Last weekend Oxford Kase Ha Shotokan Ryu Karate‑Do hosted Sensei Velibo Dimitrijevic, 7th Dan, on a wet and blustery weekend in Radley, near Abingdon. It was a whole year since Sensei was in the UK, as he missed the April course in Tewkesbury due to illness, so it was fantastic to see him again and have the opportunity to check our progress, as well as topping up our knowledge.
The weekends was attended by karateka with a range of experience. There were some who have trained in Kase-Ha for 15+ years, and others who are very new to the style. Despite the level of experince it was clear that everyone was progressing well and Sensei Dimitrijevic was pleased with the standard.
One of the major points of the weekend that was really emphasised was warming up from within, rather than the usual external calisthenics. When we begin our exercise, maybe the start of an hour long to two-hour session, we are cold. Working at a desk all day, or, especially at this time of year, outside in the cold means the muscles will also be cold and tight. If we were to begin a session stretching out cold muscles the chance of injury is much higher. Instead we should be using our breath control and muscle contraction to wake the body up. Then it is ready to take on rigorous training.

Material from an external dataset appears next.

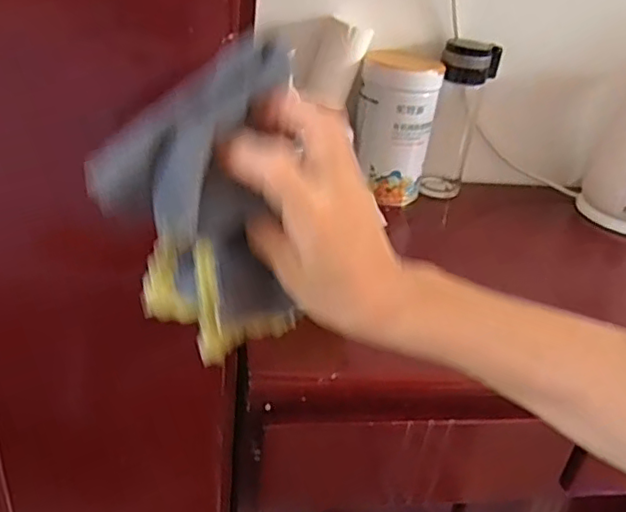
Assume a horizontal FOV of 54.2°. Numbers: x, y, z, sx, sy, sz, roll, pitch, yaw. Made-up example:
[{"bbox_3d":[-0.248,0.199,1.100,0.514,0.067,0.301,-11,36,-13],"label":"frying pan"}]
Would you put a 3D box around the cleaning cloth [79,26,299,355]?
[{"bbox_3d":[-0.062,-0.020,0.374,0.120,0.198,0.055,-23,41,-28],"label":"cleaning cloth"}]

One new element of this internal warm up was to contract the leg muscles set by set. Beginning with the calf muscles, moving upwards through hamstrings, quadriceps, glutes, rotating the pelvis, and finally contracting the lower abdominals (hara). At first we were instructed to isolate each one individually, which was very difficult. The level of control we have over our lower body is so limited, especially when compared with the control we have over our upper body. This fact is brilliantly displayed in the Cortex Man, motor model, in the Natural History Museum. This model sizes parts of the body in representation to how much control we have over them (shown below). As you can see the legs are tiny in comparison to the hands (even the arms are tiny). The mouth, which is also very active and nimble, is also huge.
As we wake up these parts of our body through breathing - misogi, ibuki, and haku - pushing more oxygen through our bodies and stimulating the cells which, along with muscle contractions, generates a lot of heat. You cannot warm up much more internally than from your cells out. Once everyone had been doing this for 10 minutes or so it was clear to see that everyone was more than ready to begin training. No stretching, no jogging on the spot, nothing more than just breathing and tightening a few sets of muscles.
Now the training began. At first it was a lot of familiar movements. Pinning the upper and lower parts of the body together with the pelvis rotated upwards and the hara tight and moving the body, making sure to rotate from the hips, not moving the leg and then following with the body.
Although it may sound strange the physical contents of the training were really not the important part. What really matters is the internal development. Rooting, hara control, breathing. These are what Kase-Ha is really all about. Stemming from what was said above about waking the body up with breathing and contraction this then permeates every part of our karate.
For a lot of the newer karatekas the realisation of how powerful this can be when combined with karate techniques was apparent. The quality of movement, punching, kicking, stability, speed, and power rose steadily across the weekend. There is so much to write about that I don't think I have enough time in this little post, but if your appetite is whetted then there is another course with sensei in April with us in Tewkesbury. Come along and give it a try.
A last note of congratulations to Sensei Norman Gomersall and Sensei Dave Evans who were promoted to 5th dan and 3rd dan respectively. Well done to you both, very well deserved.